I've just watched this video:
BTC007: Bitcoin Disrupting Payment Clearing Houses w/ Jack MallersIn the interview, Jack Mallers talks about various aspects of the lighting network but I want to focus on one:
According to him, with the lighting network you will be able to pay in any store either directly with your bitcoin, if the store implements the lightning network, or by converting instantly to cash with a visa if it does not accept it. The problem is that, according to him, because of recent regulations in the US, any store billing more than $3k a day will have to implement KYC as well.
He says that his company has an answer or solution in mind but has not wanted to disclose it yet.

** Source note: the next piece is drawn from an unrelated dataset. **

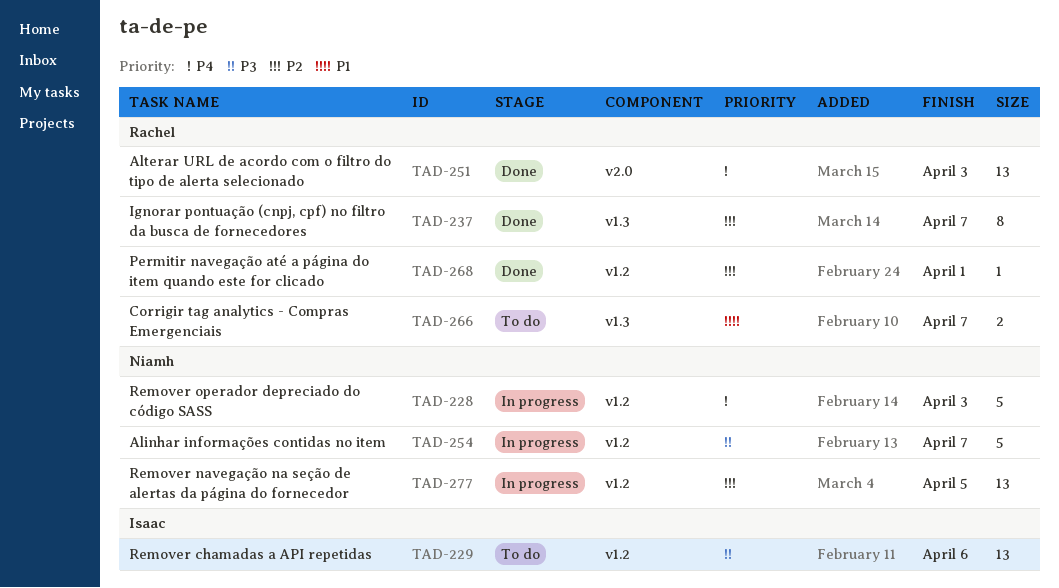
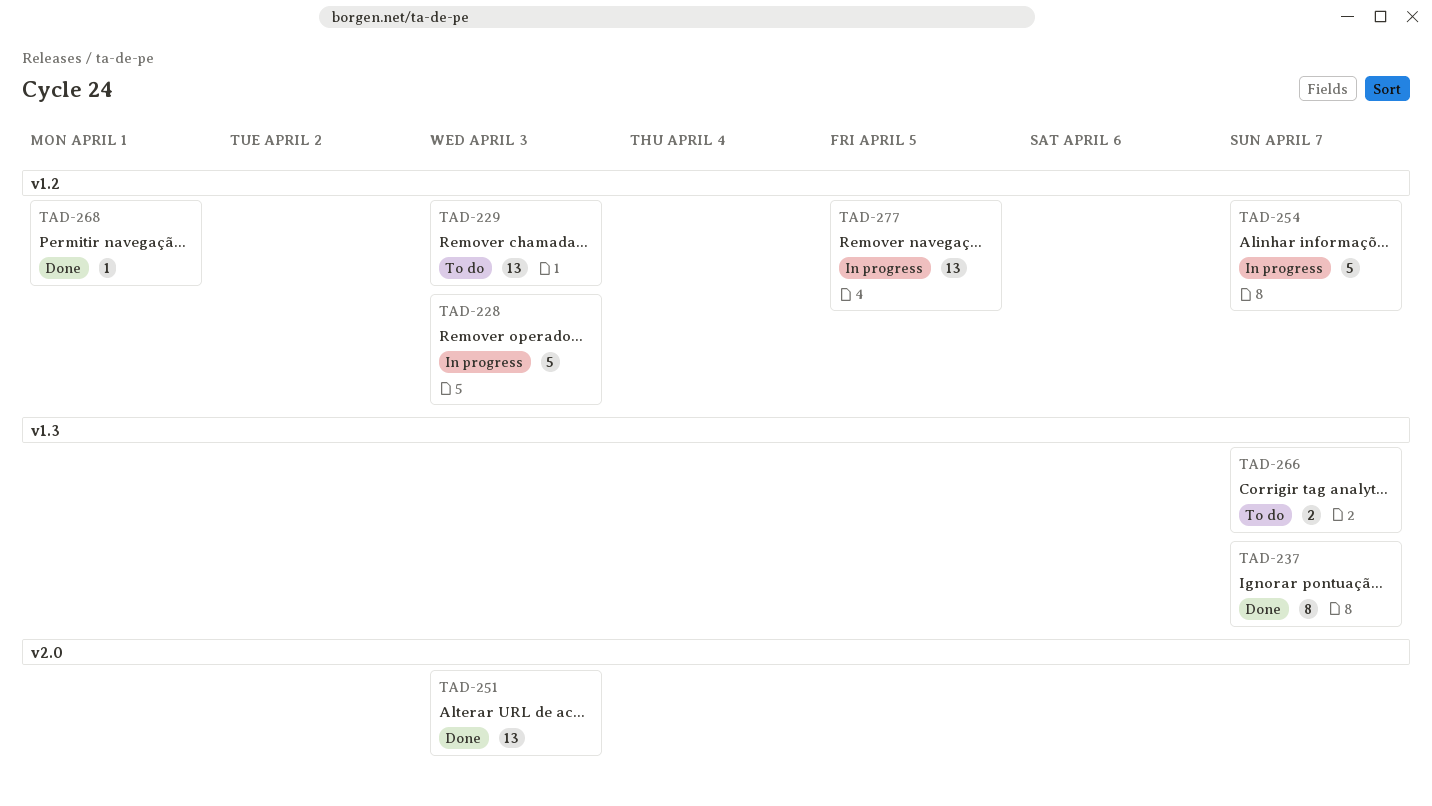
TAD-229, due: Apr 6 -> Apr 3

If you pay for a coffee with a visa, having instantly converted your bitcoin to dollars, in theory you could be charged for capital gains. Let's say you bought the bitcoin at $30k and when you pay it's $40k. The IRS could tax you for the capital gain in proportion to the amount. If you pay with bitcoin the same. I understand that, even if you don't actually convert it to fiat, the state will make you pay fees in an equivalent manner.
This can be a big mess if you have to pay capital gains for every small payment.
I have searched if there were any threads opened about this but have not found anything.
If you pay at a small store that sells less than $3k a day you will maintain privacy, at least at first, but it seems that to pay at Starbuck, McDonald's etc. will not be so.